The new “T” flat handlebars are the other most visible feature on the new T10. “Some may say primitive, some will say sleek,” Beleski admitted as the riding community was divided on their initial impression. The most important aspect though is the leverage provide when leaning the Trikke, and the T10 has been designed to have the same feel as the T12. ”For performance what matters are the angles and position of the handles,” Beleski said. “Actually it is exactly the same as the T12… think if you close your eyes… and just grab the handles.. should be the same. The design in between the handles can be anything as well as the color.” This new bar has sections machined to the standard 7/8” diameter for attaching accessories such as lights and cell phone holders.
The foot decks have also undergone a radical redesign and are wider at the front with a new kicktail at the rear above the fender. The rubber mats are also ridged, providing more control and more comfort for long rides.
Other upgrades to the T10 are less visible but just as noteworthy. The T10 will use the same V3 cambering mechanism as the Trikke Pon-e and the upgraded headset with sealed bearings as the Trikke Defender. Beleski says this provides, “smooth turning back and forth. You can feel the difference.” The new height adjuster on the handlebars eliminates the pre-set holes with the push-pin so you can adjust them to any position that is right for you.
In a first for Trikkes, the T10 roadster features drum brakes on both rear wheels. Housed inside attractive new allow wheels, they are designed to provide the stopping power of disk brakes but are almost maintenance-free. If you’ve ever been frustrated with the complex adjustments to your disk brakes, you will appreciate this new feature. For those of us that carve in hilly areas and reach higher speeds, there will be an optional kit to add drum brakes to the front wheel as well. Beleski said that test runs of the front brake reduced the stopping distance by 30% and will reduce brake wear overall. “Disc brakes are exposed and people have a hard time to adjust them,” Beleski admitted. “Drum brakes are enclosed and protected. Basically, maintenance free. But what I like is the smoothness… like a car.”

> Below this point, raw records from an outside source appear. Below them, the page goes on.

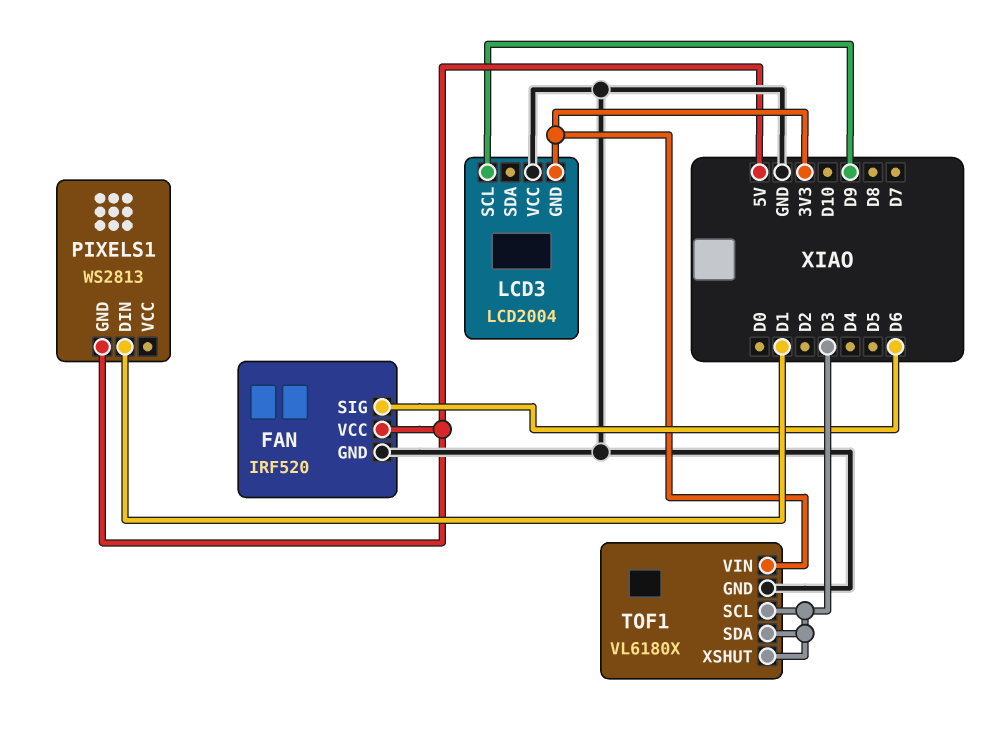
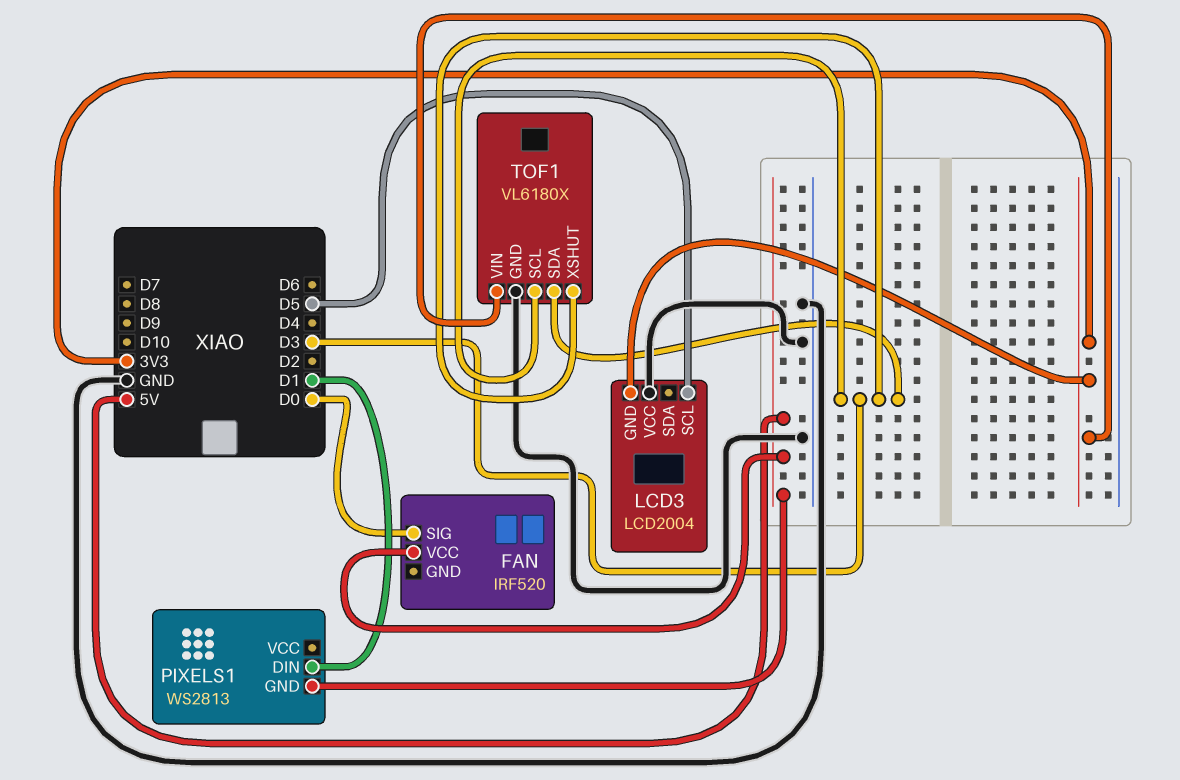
FAN pin GND: GND -> none
FAN pin SIG: D6 -> D0
LCD3 pin SCL: D9 -> D5

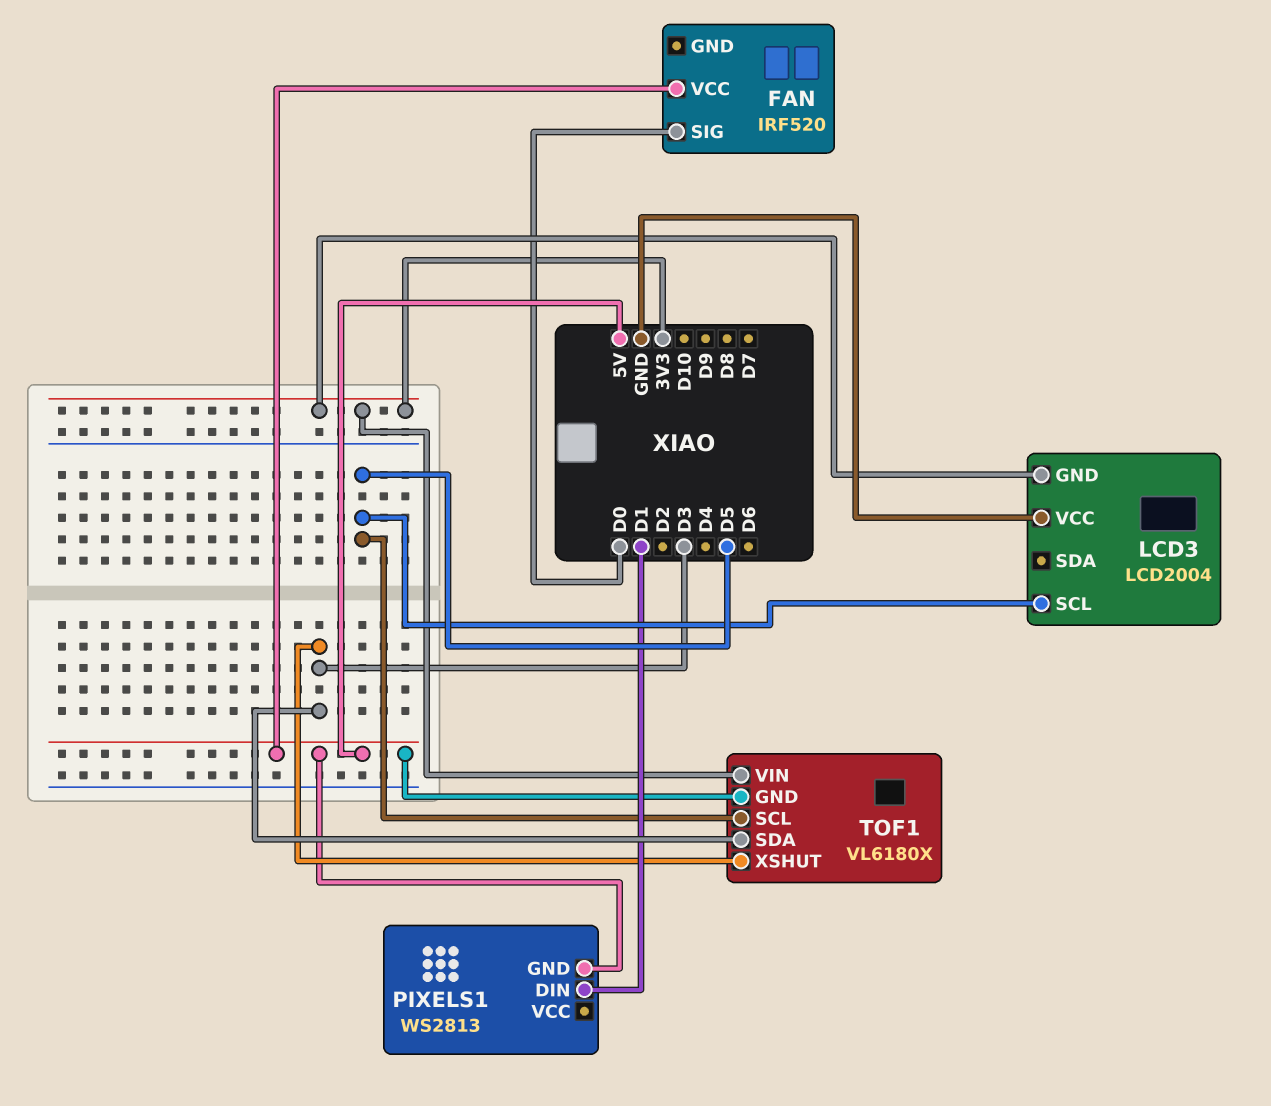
TOF1 pin GND: GND -> 5V
TOF1 pin SCL: D3 -> D5

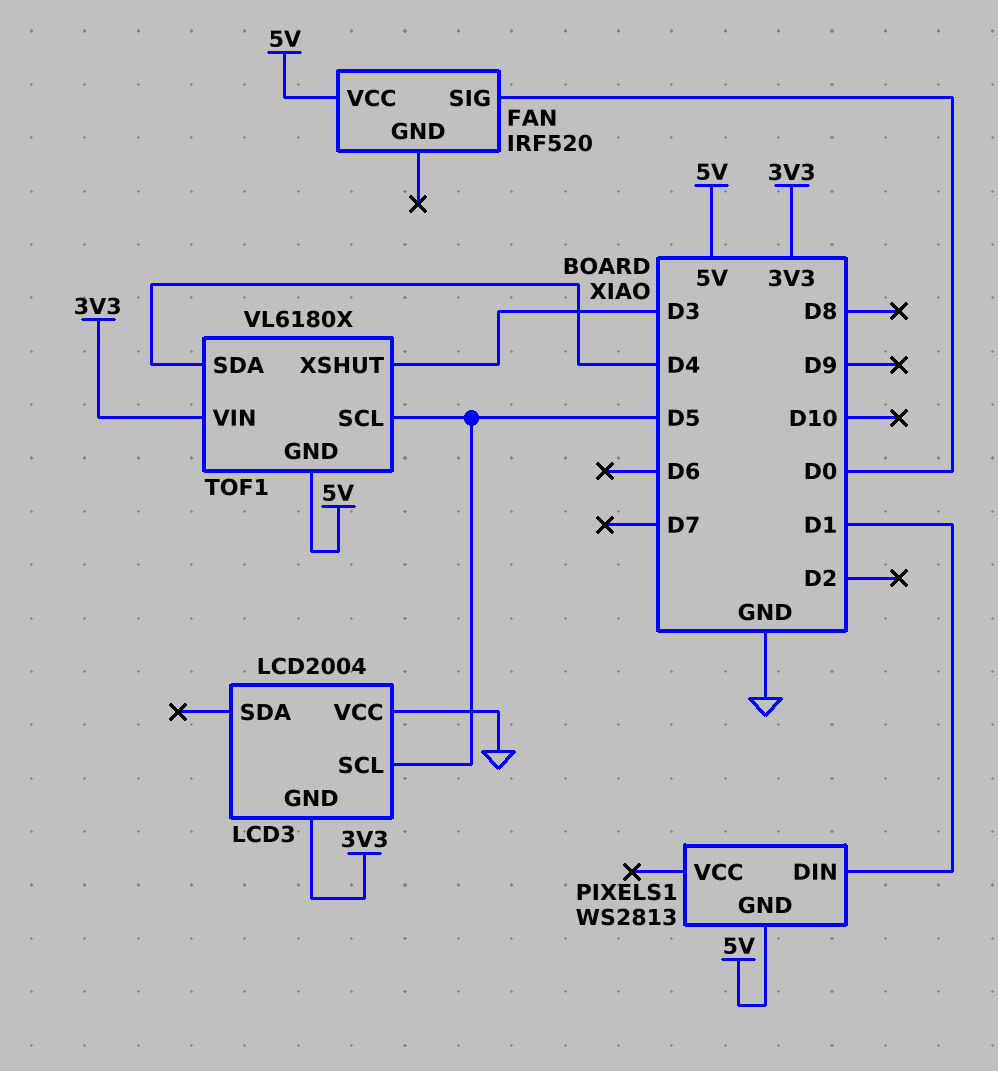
TOF1 pin SDA: D3 -> D4

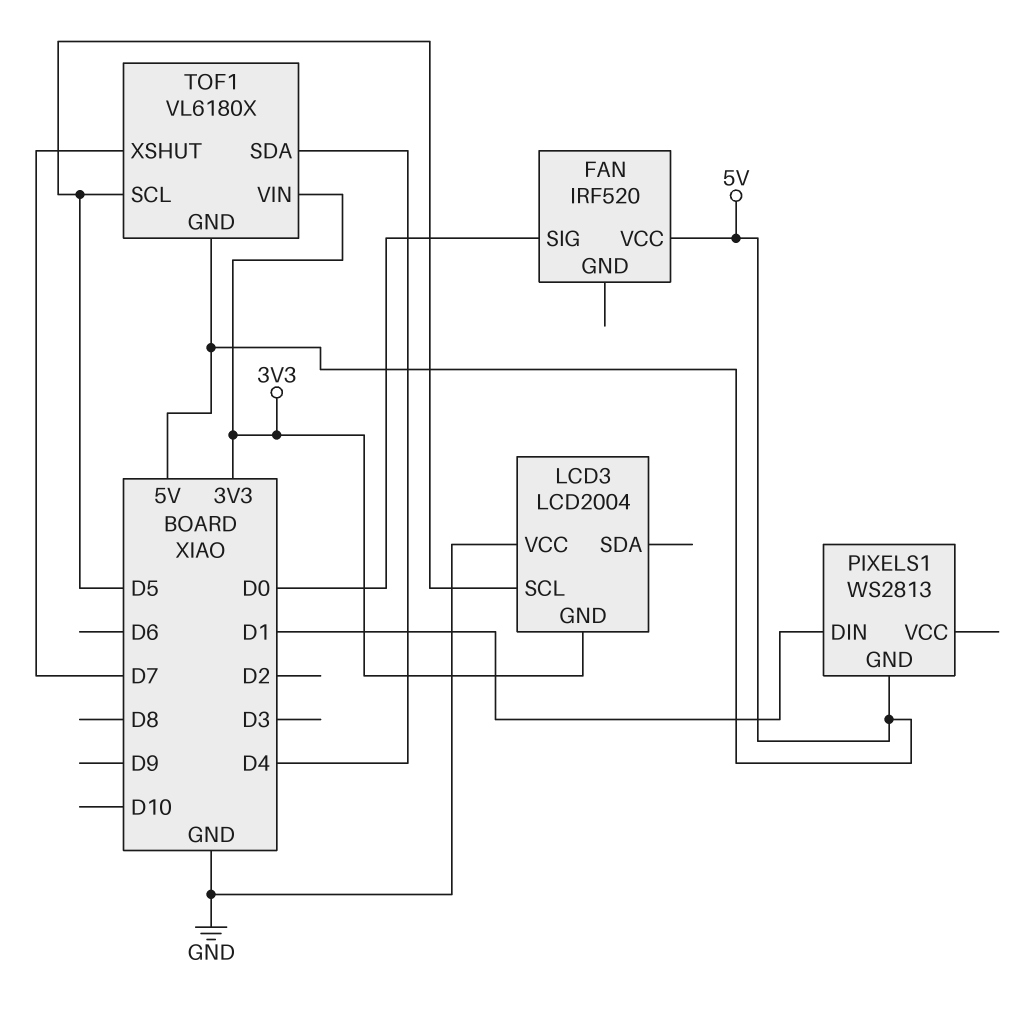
TOF1 pin XSHUT: D3 -> D7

The T10 Roadster is a welcome upgrade that incorporates decades of Trikke Tech’s design improvements as well a feedback from the carving community. Its production will be made possible by a 60-day crowdfunding campaign (July 21 thru September 19, 2017) with a minimum of 150 backers. This is a “necessary move” according to Beleski. “We need these initial orders to fund production and initial investment in manufacturing and tooling.” Payments will be refunded if the minimum orders are not received, but so far the response from the Trikke community has been strong. Delivery can be expected in January 2018.
There are several perks that come with pre-ordering your T10 Roadster:
$810 discounted price (versus $999 after it begins production)
Free T10 special edition T-shirt in either black or yellow
Special commemorative badge for the first 150 orders with your name and chosen serial number
Free shipping to the United States and Canada
Although the final production colors are still to be determined, black and blue have emerged as the most desired colors according to social media surveys.
I have already pre-ordered my blue one and am looking forward to putting it though its paces and comparing it to the T8’s and T12’s that I know and love. I’d like to extend a special thank you to Gildo Beleski, CEO of Trikke Tech for providing detailed comments on the T10 Roadster design as well as granting permission to share the pre-production images.
Jamie is 47-years young and enjoys exploring Pennsylvania's myriad rail-trails on her Trikkes. When she's not riding, she enjoys reading, writing, caring for her cats, and obsessing about Game of Thrones.